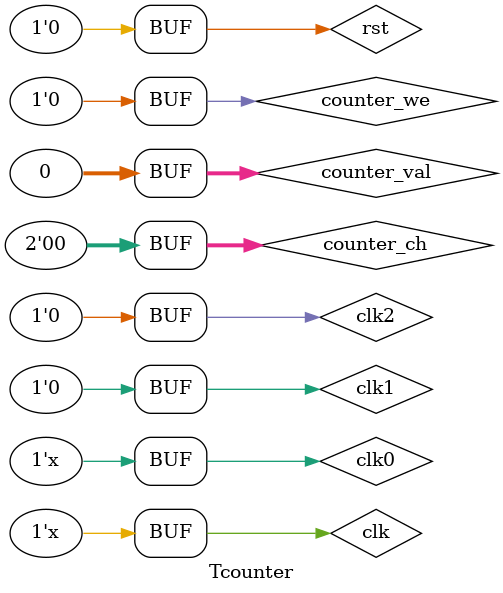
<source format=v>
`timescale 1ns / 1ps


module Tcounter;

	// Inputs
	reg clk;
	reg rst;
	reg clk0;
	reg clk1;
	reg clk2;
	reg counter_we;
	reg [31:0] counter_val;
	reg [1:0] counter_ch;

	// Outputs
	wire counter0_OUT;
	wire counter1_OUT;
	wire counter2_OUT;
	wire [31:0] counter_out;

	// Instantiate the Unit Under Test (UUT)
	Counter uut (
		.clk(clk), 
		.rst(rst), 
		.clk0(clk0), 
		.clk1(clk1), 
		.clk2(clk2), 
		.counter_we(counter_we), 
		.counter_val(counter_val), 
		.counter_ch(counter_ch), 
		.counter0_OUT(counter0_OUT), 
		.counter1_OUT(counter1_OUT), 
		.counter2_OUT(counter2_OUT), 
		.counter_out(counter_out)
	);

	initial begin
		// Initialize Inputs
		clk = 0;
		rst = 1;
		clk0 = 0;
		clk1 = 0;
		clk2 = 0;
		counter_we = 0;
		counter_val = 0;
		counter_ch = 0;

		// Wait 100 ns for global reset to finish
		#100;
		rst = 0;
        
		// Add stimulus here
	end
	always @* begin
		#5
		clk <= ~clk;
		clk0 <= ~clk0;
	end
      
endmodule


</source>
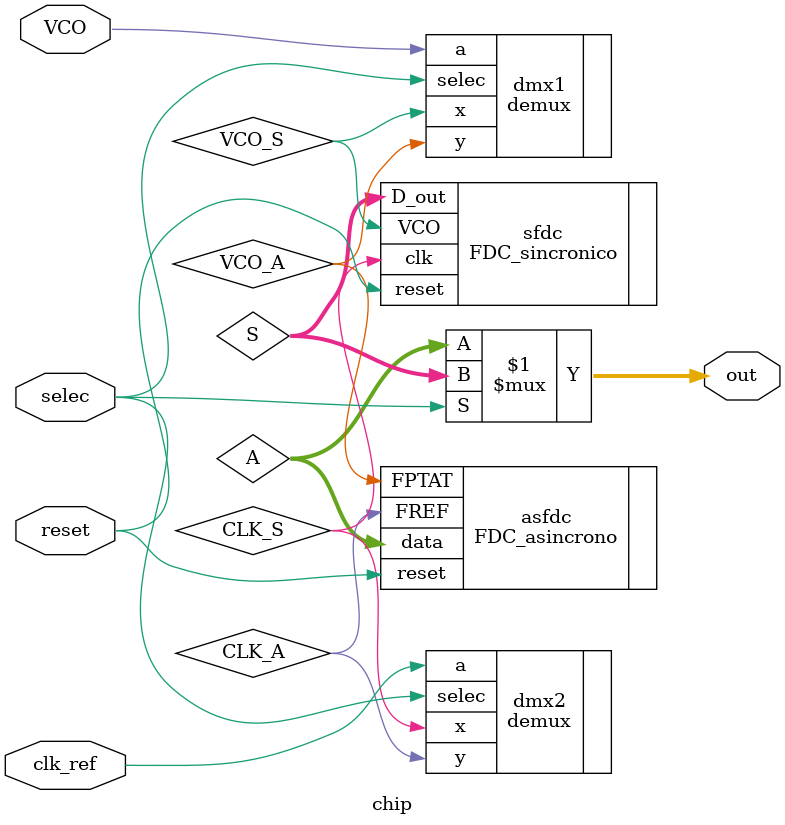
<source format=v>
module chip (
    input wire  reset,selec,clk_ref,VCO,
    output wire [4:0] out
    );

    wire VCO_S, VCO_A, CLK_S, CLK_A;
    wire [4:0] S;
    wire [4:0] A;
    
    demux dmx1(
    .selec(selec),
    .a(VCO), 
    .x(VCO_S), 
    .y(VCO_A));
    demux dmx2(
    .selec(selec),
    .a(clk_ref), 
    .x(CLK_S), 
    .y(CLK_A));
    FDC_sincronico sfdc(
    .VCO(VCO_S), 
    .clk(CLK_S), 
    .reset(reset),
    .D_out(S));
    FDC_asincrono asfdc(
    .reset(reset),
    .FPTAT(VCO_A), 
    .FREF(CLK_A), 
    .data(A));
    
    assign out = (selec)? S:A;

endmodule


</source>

EXERCISE INSTRUCTIONS: Pictures are to be dropped, and every record is to be copied exactly.

TASK RESPONSE:
<source format=v>
`timescale 1ns / 1ps


module Tcounter;

	// Inputs
	reg clk;
	reg rst;
	reg clk0;
	reg clk1;
	reg clk2;
	reg counter_we;
	reg [31:0] counter_val;
	reg [1:0] counter_ch;

	// Outputs
	wire counter0_OUT;
	wire counter1_OUT;
	wire counter2_OUT;
	wire [31:0] counter_out;

	// Instantiate the Unit Under Test (UUT)
	Counter uut (
		.clk(clk), 
		.rst(rst), 
		.clk0(clk0), 
		.clk1(clk1), 
		.clk2(clk2), 
		.counter_we(counter_we), 
		.counter_val(counter_val), 
		.counter_ch(counter_ch), 
		.counter0_OUT(counter0_OUT), 
		.counter1_OUT(counter1_OUT), 
		.counter2_OUT(counter2_OUT), 
		.counter_out(counter_out)
	);

	initial begin
		// Initialize Inputs
		clk = 0;
		rst = 1;
		clk0 = 0;
		clk1 = 0;
		clk2 = 0;
		counter_we = 0;
		counter_val = 0;
		counter_ch = 0;

		// Wait 100 ns for global reset to finish
		#100;
		rst = 0;
        
		// Add stimulus here
	end
	always @* begin
		#5
		clk <= ~clk;
		clk0 <= ~clk0;
	end
      
endmodule


</source>
<source format=v>
module chip (
    input wire  reset,selec,clk_ref,VCO,
    output wire [4:0] out
    );

    wire VCO_S, VCO_A, CLK_S, CLK_A;
    wire [4:0] S;
    wire [4:0] A;
    
    demux dmx1(
    .selec(selec),
    .a(VCO), 
    .x(VCO_S), 
    .y(VCO_A));
    demux dmx2(
    .selec(selec),
    .a(clk_ref), 
    .x(CLK_S), 
    .y(CLK_A));
    FDC_sincronico sfdc(
    .VCO(VCO_S), 
    .clk(CLK_S), 
    .reset(reset),
    .D_out(S));
    FDC_asincrono asfdc(
    .reset(reset),
    .FPTAT(VCO_A), 
    .FREF(CLK_A), 
    .data(A));
    
    assign out = (selec)? S:A;

endmodule


</source>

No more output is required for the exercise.